Hukum Seorang Istri Menolak Ajakan
Referensi: Berbagai Sumber
Gaya hidup modern banyak membawa wanita kepada kesetaraan gender yang pada akhirnya berujung pada hilangnya rasa hormat seorang istri terhadap suaminya. Ketika istri telah merasa mampu berbuat untuk keluarga berkaitan dengan penghasilan sering merasa bahwa dirinya telah mempunyai hak yang sama dalam hirarki keluarga terhadap suaminya. Persoalan tersebut tentu juga terjadi pada persoalan di ranjang, sering seorang istri dengan mudah menolak ajakan suami untuk berhubungan intim dengan alasan capek atau bahkan lebih memilih untuk pergi shoping daripada melayani suami.
Persoalan seperti ini sebetulnya kemudian menjadi kompleks,
karena perlu dipertanyakan apa penyebab seorang istri bersikap seperti
itu karena mestinya seorang suami adalah imam bagi istrinya, yang harus
mencukupi kebutuhan keluarga, yang harus melarang istrinya meninggalkan
kewajiban sebagai pengasuh anak-anaknya, yang harus memerintahkan istri
agar lebih mengutamakan kewajiban dirumah dan masih banyak hal lagi.

^^^^^^^^^^^^^^^^

#### [Tugas Anda]
Jawablah pertanyaan berikut berdasarkan dokumen sumber.
(a) Gaya hidup modern banyak membawa wanita kepada apa?
(b) Dengan alasan apa seorang istri sering menolak ajakan suami?
(c) Seorang suami semestinya menjadi apa bagi istrinya?

^^^^^^^^^^^^^^^^

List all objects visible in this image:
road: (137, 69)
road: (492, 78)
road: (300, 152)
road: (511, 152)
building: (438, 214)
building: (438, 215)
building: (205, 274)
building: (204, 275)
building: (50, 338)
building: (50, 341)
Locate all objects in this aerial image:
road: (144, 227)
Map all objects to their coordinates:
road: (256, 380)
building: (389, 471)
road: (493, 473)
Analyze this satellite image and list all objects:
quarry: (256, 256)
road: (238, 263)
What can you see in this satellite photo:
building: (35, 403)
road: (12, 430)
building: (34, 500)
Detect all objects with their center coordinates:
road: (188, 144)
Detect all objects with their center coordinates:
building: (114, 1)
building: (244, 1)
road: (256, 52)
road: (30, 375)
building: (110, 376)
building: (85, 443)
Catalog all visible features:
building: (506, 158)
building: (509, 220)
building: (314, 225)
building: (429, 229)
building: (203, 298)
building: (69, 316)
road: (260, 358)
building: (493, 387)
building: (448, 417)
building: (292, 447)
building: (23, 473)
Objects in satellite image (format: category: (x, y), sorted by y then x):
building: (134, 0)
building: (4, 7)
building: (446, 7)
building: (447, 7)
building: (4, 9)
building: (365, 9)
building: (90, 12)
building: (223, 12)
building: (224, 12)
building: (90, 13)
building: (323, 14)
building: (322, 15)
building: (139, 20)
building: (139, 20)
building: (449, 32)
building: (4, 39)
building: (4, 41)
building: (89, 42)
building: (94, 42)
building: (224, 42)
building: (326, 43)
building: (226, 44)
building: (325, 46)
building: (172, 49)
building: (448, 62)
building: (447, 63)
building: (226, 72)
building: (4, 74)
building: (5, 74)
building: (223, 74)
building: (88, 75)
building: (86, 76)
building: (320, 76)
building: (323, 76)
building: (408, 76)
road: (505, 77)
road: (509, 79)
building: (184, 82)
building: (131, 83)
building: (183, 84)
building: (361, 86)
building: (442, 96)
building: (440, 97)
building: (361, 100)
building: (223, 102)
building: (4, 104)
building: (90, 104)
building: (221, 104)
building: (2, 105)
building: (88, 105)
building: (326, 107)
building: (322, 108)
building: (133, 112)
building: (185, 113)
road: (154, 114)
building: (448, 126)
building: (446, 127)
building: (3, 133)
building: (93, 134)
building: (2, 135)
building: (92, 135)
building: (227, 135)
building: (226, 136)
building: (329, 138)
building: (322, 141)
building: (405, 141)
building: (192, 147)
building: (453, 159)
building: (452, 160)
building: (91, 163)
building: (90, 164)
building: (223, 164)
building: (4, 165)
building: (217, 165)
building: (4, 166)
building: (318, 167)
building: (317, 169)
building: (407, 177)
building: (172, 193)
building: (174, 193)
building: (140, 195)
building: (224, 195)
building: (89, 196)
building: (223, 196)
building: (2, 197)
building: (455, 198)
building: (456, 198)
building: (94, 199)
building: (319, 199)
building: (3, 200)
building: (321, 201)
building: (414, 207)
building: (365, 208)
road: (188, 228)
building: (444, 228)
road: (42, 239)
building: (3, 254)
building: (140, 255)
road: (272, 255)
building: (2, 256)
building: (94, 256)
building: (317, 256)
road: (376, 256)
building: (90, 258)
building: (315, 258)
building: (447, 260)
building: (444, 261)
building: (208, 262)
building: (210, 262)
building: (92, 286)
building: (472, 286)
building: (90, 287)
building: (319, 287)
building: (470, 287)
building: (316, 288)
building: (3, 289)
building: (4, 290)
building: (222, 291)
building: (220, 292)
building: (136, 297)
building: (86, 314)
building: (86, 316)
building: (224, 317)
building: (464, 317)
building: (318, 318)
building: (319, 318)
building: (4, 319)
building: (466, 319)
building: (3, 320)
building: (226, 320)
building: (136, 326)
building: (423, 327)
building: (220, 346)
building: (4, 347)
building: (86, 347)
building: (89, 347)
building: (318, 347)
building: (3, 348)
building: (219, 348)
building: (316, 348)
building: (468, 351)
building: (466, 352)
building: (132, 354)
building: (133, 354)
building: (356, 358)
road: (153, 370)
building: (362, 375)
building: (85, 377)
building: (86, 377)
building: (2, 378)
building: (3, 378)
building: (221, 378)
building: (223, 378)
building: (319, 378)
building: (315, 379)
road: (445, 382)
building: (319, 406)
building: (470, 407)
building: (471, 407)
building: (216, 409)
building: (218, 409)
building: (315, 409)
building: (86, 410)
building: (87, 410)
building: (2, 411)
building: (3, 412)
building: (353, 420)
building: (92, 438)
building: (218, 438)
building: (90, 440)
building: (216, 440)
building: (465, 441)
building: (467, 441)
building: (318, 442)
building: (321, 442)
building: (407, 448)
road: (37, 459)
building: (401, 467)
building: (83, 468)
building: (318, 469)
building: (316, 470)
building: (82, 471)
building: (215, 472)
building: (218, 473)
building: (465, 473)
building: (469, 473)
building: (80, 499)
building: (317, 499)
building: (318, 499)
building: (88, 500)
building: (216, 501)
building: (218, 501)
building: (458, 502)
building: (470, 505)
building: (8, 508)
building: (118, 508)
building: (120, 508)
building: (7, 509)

^^^^^^^^^^^^^^^^

#### [Penyelesaian Soal]
(a) Kepada kesetaraan gender.
(b) Dengan alasan capek, atau bahkan karena lebih memilih pergi shoping daripada melayani suami.
(c) Menjadi imam bagi istrinya.